The r-value is: 0.2288347287043706


<IPython.core.display.Javascript object>

<function matplotlib.pyplot.show(*args, **kw)>

In [20]:
# Southern Hemisphere
regress_values_south, line_eq_south = Lin_reg(southern_hemi_df['Lat'],southern_hemi_df['Humidity'])

plt.scatter(southern_hemi_df['Lat'], southern_hemi_df['Humidity'], marker="o", facecolors="teal", edgecolors="black", alpha=0.75)

plt.plot(southern_hemi_df['Lat'],regress_values_south,"r-")
plt.annotate(line_eq_south,(-30,10),fontsize=15,color="red")

# Incorporate the other graph properties
plt.title("City Latitude vs. Humidity (2022-10-18)")
plt.xlabel('Latitude')
plt.ylabel('Humidity')

plt.show

The r-value is: 0.2142679996280025


<IPython.core.display.Javascript object>

<function matplotlib.pyplot.show(*args, **kw)>

**Discussion about the linear relationship:** From the above graphs we see that cities in the southern and northern hemispheres do are extremely with respect to humidity.

### Cloudiness vs. Latitude Linear Regression Plot

In [21]:
# Northern Hemisphere
regress_values, line_eq = Lin_reg(northern_hemi_df['Lat'],northern_hemi_df['Cloudiness'])

plt.scatter(northern_hemi_df['Lat'], northern_hemi_df['Cloudiness'], marker="o", facecolors="teal", edgecolors="black", alpha=0.75)

plt.plot(northern_hemi_df['Lat'],regress_values,"r-")
plt.annotate(line_eq,(40,57),fontsize=15,color="red")

# Incorporate the other graph properties
plt.title("City Latitude vs. Cloudiness (2022-10-18)")
plt.xlabel('Latitude')
plt.ylabel('Cloudiness')

plt.show

The r-value is: 0.10048044629514086


<IPython.core.display.Javascript object>

<function matplotlib.pyplot.show(*args, **kw)>

In [22]:
# Southern Hemisphere
regress_values_south, line_eq_south = Lin_reg(southern_hemi_df['Lat'],southern_hemi_df['Cloudiness'])

plt.scatter(southern_hemi_df['Lat'], southern_hemi_df['Cloudiness'], marker="o", facecolors="teal", edgecolors="black", alpha=0.75)

plt.plot(southern_hemi_df['Lat'],regress_values_south,"r-")
plt.annotate(line_eq_south,(-50,25),fontsize=15,color="red")

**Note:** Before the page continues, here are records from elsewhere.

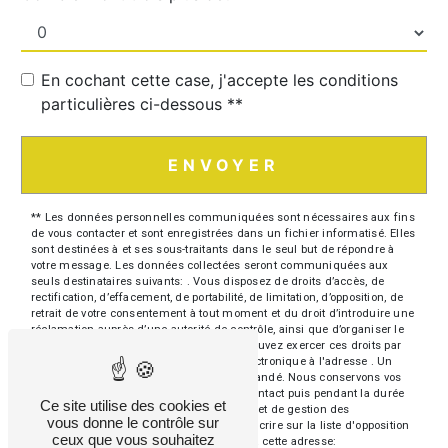
En cochant cette case, j'accepte les conditions
particulières ci-dessous **
ENVOYER
** Les données personnelles communiquées sont nécessaires aux fins
de vous contacter et sont enregistrées dans un fichier informatisé. Elles
sont destinées à et ses sous-traitants dans le seul but de répondre à
votre message. Les données collectées seront communiquées aux
seuls destinataires suivants: . Vous disposez de droits d’accès, de
rectification, d’effacement, de portabilité, de limitation, d’opposition, de
retrait de votre consentement à tout moment et du droit d’introduire une
réclamation auprès d’une autorité de contrôle, ainsi que d’organiser le
sort de vos données post-mortem. Vous pouvez exercer ces droits par
voie postale à l'adresse ou par courrier électronique à l'adresse . Un
justificatif d'identité pourra vous être demandé. Nous conservons vos
données pendant la période de prise de contact puis pendant la durée
Ce site utilise des cookies et
de prescription légale aux fins probatoires et de gestion des
vous donne le contrôle sur
contentieux. Vous avez le droit de vous inscrire sur la liste d'opposition
ceux que vous souhaitez
au démarchage téléphonique, disponible à cette adresse:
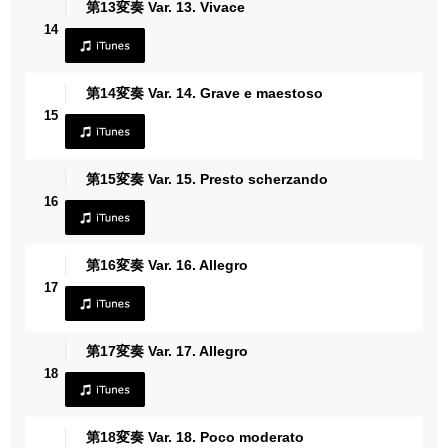
第13変奏 Var. 13. Vivace
14
第14変奏 Var. 14. Grave e maestoso
15
第15変奏 Var. 15. Presto scherzando
16
第16変奏 Var. 16. Allegro
17
第17変奏 Var. 17. Allegro
18
第18変奏 Var. 18. Poco moderato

# Incorporate the other graph properties
plt.title("City Latitude vs. Cloudiness (2022-10-18)")
plt.xlabel('Latitude')
plt.ylabel('Cloudiness')

plt.show

The r-value is: 0.16963125688124525


<IPython.core.display.Javascript object>

<function matplotlib.pyplot.show(*args, **kw)>

**Discussion about the linear relationship:** We can see that there is little correlation between the latitude of a city and the cloudiness of that city. Both the southern and northern hemispheres show very similar patterns for cloudiness with cities in the northern hemisphere having a slightly higher chance of being cloudier.

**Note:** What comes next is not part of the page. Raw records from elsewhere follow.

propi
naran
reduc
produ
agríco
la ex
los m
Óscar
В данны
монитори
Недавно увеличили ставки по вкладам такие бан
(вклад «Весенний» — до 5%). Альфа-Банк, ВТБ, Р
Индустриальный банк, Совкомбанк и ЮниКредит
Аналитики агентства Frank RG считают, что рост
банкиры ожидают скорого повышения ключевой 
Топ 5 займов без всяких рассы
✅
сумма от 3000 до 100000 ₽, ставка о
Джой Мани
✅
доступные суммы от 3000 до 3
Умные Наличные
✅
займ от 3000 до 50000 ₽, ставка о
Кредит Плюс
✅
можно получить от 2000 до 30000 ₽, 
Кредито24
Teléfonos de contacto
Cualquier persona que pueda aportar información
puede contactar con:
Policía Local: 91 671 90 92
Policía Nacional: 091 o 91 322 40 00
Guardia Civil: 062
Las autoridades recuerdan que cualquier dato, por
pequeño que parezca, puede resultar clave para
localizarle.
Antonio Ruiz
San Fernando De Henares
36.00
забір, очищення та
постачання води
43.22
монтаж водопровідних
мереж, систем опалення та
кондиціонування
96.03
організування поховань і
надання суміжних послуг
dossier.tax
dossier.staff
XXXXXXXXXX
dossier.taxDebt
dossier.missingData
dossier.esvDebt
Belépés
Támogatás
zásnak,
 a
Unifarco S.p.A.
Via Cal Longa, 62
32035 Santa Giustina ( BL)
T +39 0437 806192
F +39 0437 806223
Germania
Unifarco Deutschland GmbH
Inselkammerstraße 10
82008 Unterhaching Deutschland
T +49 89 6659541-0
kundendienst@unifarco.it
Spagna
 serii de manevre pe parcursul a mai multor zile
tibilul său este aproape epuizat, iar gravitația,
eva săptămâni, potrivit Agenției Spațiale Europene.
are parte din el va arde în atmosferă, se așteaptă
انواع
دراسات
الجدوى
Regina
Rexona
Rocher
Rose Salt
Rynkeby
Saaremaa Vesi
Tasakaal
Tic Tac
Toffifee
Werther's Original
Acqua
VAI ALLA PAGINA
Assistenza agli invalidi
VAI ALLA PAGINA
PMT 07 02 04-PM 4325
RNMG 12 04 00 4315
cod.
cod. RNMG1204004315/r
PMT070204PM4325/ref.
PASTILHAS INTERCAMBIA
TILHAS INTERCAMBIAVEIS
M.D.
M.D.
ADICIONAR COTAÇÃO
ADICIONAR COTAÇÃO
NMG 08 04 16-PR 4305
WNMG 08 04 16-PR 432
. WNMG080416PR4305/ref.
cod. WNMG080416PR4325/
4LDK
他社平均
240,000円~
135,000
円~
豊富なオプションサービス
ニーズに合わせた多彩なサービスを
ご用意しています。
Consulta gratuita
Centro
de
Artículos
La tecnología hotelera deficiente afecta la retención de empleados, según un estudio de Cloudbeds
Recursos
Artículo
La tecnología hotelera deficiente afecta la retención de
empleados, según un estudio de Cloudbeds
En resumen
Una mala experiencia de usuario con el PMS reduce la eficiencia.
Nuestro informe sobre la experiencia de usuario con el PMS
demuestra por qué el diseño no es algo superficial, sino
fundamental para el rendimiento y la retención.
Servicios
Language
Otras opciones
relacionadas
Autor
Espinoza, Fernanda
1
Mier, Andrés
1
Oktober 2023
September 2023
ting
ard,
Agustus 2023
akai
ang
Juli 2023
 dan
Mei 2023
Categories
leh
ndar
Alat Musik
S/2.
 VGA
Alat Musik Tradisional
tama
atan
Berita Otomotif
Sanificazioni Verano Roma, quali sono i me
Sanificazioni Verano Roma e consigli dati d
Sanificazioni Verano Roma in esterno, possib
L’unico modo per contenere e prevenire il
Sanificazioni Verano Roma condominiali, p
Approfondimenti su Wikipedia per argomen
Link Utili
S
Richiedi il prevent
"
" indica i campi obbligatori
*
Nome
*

### Wind Speed vs. Latitude Linear Regression Plot

In [27]:
# Northern Hemisphere
regress_values, line_eq = Lin_reg(northern_hemi_df['Lat'],northern_hemi_df['Wind Speed'])

plt.scatter(northern_hemi_df['Lat'], northern_hemi_df['Wind Speed'], marker="o", facecolors="teal", edgecolors="black", alpha=0.75)

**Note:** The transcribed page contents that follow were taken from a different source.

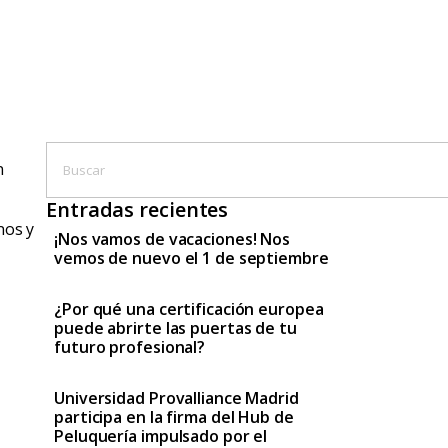
n
Entradas recientes
nos y
¡Nos vamos de vacaciones! Nos
vemos de nuevo el 1 de septiembre
¿Por qué una certificación europea
puede abrirte las puertas de tu
futuro profesional?
Universidad Provalliance Madrid
participa en la firma del Hub de
Peluquería impulsado por el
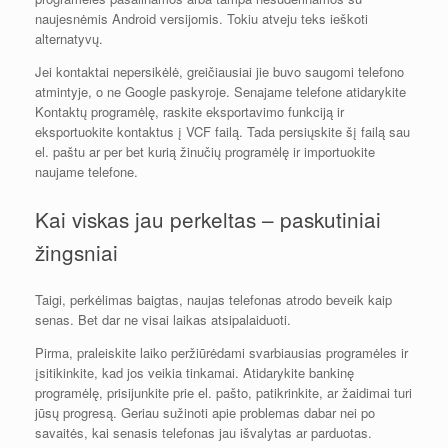
naujesnėmis Android versijomis. Tokiu atveju teks ieškoti
alternatyvų.
Jei kontaktai nepersikėlė, greičiausiai jie buvo saugomi telefono
atmintyje, o ne Google paskyroje. Senajame telefone atidarykite
Kontaktų programėlę, raskite eksportavimo funkciją ir
eksportuokite kontaktus į VCF failą. Tada persiųskite šį failą sau
el. paštu ar per bet kurią žinučių programėlę ir importuokite
naujame telefone.
Kai viskas jau perkeltas – paskutiniai
žingsniai
Taigi, perkėlimas baigtas, naujas telefonas atrodo beveik kaip
senas. Bet dar ne visai laikas atsipalaiduoti.
Pirma, praleiskite laiko peržiūrėdami svarbiausias programėles ir
įsitikinkite, kad jos veikia tinkamai. Atidarykite bankinę
programėlę, prisijunkite prie el. pašto, patikrinkite, ar žaidimai turi
jūsų progresą. Geriau sužinoti apie problemas dabar nei po
savaitės, kai senasis telefonas jau išvalytas ar parduotas.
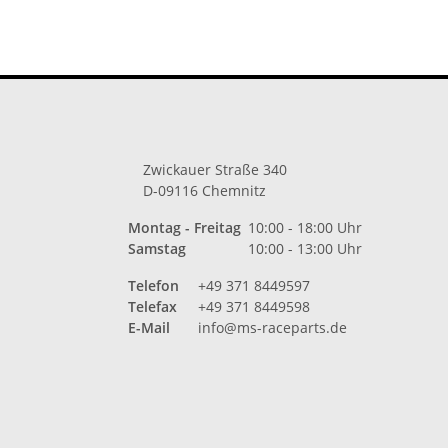
Zwickauer Straße 340
D-09116 Chemnitz
Montag - Freitag
10:00 - 18:00 Uhr
Samstag
10:00 - 13:00 Uhr
Telefon
+49 371 8449597
Telefax
+49 371 8449598
E-Mail
info@ms-raceparts.de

plt.plot(northern_hemi_df['Lat'],regress_values,"r-")
plt.annotate(line_eq,(0,11),fontsize=15,color="red")

# Incorporate the other graph properties
plt.title("City Latitude vs. Wind Speed (2022-10-18)")

plt.xlabel('Latitude')
plt.ylabel('Wind Speed')

plt.show

The r-value is: 0.13830560745169806


<IPython.core.display.Javascript object>

<function matplotlib.pyplot.show(*args, **kw)>

In [28]:
# Southern Hemisphere
regress_values_south, line_eq_south = Lin_reg(southern_hemi_df['Lat'],southern_hemi_df['Wind Speed'])

plt.scatter(southern_hemi_df['Lat'], southern_hemi_df['Wind Speed'], marker="o", facecolors="teal", edgecolors="black", alpha=0.75)

plt.plot(southern_hemi_df['Lat'],regress_values_south,"r-")
plt.annotate(line_eq_south,(-25,15),fontsize=15,color="red")

# Incorporate the other graph properties
plt.title("City Latitude vs. Wind Speed (2022-10-18)")
plt.xlabel('Latitude')
plt.ylabel('Wind Speed')

plt.show

The r-value is: -0.2058225255162064


<IPython.core.display.Javascript object>

<function matplotlib.pyplot.show(*args, **kw)>

**Discussion about the linear relationship:** By graphing wind speed vs latitude we see that, although the correlation is not that strong for either hemisphere, you are likelier to get lower wind speeds with cities near the equator. Also as we lookat cities further away we see higher wind speeds in both the northern or southern hemisphere.